## [Page extract]

Kirabo Jackson Honored with Public Policy Prize

Kirabo Jackson Honored with Public Policy Prize

kirabo JacksonSchool of Education and Social Policy faculty member Kirabo (“Bo”) Jackson has recieved the David N. Kershaw Award from the Association for Public Policy Analysis and Management for his path-breaking work on school finance reform and teacher effectiveness.

Jackson, the Abraham Harris Professor of Education and Social Policy, is a labor economist whose work has upended traditional ways of thinking. The award is among the largest and most prestigious awards to recognize contributions in public policy analysis and management by those under 40.

“Bo Jackson has had a remarkable impact on academia and public policy in a short time,” said Northwestern University Professor and President Morton Schapiro. “The Northwestern community is immensely proud to see him honored in this way.”

Jackson is known for creative, thorough, and convincing research on important education policy topics, including teacher quality and the relationship between school funding and student success. As a policy researcher, he is motivated by the chance to positively influence people’s lives -- or at least the conversations that can change ways of thinking.

“This is particularly so in this moment of uncertainty,” said Jackson, a faculty fellow with Northwestern’s Institute for Policy Research.

Some of Jackson’s most original and influential work challenged a decades-old idea that the amount of money a school spends per student doesn’t matter. His research – which helped re-ignite a national debate on the topic – suggests that a 10 percent increase in school funding leads to increased high school graduation rates and higher wages as an adult.

## [Dataset excerpts]
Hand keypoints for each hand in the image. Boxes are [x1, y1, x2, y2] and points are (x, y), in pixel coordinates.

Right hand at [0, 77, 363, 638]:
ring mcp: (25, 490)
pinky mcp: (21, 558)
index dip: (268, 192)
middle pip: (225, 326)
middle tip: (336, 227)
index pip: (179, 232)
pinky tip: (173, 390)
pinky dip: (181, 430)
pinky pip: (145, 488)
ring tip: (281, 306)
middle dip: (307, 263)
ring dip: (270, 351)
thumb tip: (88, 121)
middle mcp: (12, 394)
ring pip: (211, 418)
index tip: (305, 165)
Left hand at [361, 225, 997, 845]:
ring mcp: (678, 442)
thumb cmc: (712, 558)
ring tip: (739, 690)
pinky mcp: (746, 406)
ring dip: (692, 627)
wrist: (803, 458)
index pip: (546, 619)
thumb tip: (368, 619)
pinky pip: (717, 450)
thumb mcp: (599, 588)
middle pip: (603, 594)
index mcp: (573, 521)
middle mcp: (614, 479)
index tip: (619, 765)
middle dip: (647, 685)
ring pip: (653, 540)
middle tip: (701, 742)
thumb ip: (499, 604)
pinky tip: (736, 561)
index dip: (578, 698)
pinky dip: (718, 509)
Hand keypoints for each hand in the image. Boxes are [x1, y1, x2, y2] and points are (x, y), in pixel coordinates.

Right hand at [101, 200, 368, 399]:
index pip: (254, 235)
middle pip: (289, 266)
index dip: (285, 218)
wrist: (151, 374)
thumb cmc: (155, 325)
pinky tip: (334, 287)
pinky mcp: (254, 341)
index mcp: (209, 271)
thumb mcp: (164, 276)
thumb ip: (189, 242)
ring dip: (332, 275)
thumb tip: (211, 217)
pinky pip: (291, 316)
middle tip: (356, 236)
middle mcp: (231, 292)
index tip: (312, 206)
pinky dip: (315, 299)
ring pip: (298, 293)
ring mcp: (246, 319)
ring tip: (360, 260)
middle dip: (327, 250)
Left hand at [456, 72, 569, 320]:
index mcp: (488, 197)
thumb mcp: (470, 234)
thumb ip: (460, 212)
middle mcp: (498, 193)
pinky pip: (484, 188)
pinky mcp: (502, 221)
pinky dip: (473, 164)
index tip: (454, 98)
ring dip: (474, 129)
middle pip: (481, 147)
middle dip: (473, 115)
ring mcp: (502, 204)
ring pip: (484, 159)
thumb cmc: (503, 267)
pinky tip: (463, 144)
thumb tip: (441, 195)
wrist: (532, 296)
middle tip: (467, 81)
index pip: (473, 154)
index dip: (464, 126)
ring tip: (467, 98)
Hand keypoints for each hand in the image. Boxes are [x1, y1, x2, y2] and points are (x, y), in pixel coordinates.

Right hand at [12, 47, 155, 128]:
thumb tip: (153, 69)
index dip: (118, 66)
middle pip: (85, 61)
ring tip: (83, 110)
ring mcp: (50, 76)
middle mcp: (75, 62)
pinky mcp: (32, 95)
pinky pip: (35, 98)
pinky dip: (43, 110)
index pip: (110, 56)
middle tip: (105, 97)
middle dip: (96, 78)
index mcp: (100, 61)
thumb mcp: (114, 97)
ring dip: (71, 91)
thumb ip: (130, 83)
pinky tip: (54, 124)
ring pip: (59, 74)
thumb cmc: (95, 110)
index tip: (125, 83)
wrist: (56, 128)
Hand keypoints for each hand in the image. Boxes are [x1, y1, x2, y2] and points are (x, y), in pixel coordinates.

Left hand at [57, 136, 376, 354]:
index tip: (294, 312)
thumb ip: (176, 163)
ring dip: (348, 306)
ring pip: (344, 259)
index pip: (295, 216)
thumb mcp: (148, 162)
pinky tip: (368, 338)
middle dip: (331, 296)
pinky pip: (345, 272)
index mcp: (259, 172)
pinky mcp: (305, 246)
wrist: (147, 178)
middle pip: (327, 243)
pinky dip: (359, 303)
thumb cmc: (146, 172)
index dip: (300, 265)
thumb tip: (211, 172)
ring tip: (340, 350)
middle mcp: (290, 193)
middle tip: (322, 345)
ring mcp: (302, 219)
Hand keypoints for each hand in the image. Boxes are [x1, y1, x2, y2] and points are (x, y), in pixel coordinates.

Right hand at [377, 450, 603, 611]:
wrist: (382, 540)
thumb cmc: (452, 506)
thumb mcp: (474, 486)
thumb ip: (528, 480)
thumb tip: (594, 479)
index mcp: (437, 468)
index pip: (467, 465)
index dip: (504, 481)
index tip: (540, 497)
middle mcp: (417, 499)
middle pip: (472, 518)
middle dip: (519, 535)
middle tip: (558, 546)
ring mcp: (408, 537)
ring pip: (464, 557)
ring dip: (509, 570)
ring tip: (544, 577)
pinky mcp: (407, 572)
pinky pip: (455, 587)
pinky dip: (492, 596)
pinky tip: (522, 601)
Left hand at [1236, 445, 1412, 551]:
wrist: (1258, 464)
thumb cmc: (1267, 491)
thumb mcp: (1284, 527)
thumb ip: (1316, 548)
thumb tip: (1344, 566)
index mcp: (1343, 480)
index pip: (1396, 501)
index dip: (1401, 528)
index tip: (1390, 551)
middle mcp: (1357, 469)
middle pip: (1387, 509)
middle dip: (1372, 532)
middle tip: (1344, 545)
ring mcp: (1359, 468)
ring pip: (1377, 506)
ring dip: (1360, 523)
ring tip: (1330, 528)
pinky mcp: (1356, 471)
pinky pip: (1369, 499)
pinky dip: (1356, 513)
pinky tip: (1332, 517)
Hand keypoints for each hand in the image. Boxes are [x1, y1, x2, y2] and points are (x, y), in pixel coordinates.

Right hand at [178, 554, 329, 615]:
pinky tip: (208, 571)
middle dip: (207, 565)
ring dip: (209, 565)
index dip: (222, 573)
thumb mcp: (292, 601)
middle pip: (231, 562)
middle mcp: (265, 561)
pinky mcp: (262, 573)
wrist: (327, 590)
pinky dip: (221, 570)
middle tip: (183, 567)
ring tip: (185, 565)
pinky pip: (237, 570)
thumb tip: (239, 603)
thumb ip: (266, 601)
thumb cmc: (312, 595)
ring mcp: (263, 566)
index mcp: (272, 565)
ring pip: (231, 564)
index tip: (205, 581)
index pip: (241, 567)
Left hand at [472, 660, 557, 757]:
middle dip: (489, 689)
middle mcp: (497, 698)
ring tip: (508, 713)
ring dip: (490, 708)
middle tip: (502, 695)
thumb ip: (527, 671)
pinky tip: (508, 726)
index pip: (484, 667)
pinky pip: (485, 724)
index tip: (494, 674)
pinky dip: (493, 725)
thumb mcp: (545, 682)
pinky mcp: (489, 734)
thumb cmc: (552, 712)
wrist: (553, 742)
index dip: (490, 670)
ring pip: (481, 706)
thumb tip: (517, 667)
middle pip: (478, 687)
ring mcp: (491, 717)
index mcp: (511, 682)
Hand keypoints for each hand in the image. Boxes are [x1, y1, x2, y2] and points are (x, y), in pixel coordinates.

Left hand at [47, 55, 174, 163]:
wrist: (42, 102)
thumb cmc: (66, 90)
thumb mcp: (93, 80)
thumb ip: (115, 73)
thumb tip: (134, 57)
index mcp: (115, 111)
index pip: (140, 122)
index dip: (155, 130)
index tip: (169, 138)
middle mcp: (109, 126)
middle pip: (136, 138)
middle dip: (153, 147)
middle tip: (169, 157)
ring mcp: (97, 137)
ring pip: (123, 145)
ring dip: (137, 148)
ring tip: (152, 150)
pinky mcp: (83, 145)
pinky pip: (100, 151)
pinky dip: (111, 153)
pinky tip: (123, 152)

## [Assigned task]
Pick up the article on Kirabo Jackson's public policy award where it stops and keep writing it.

## [Reply to the exercise]
“Bo uses state-of-the-art methodological tools to shine new light on some very difficult questions in the field of education,” said IPR Director and economist Diane Whitmore Schanzenbach, the Margaret Walker Alexander Professor and director of the Institute for Policy Research. “His work to date has pushed forward our ability to design more effective education policies and practices with critical implications for educators and students.”

A second key area of Jackson’s work on teacher effectiveness shows how focusing on test scores alone in reward schemes, such as teacher “pay for performance,” misses key aspects of teachers’ effectiveness, as well as their ability to improve graduation rates and attendance.

This insight was “very influential” in debates around school accountability reforms like those considered for the Every Student Succeeds Act that President Obama signed into law in 2015, Schanzenbach said.

Jackson also is an accomplished instructor and mentor, teaching graduate and undergraduate classes in statistics, economics of social policy, and education policy. Having served on the doctoral committees of several Northwestern PhD students, he has inspired a new generation of interdisciplinary, policy-oriented scholars.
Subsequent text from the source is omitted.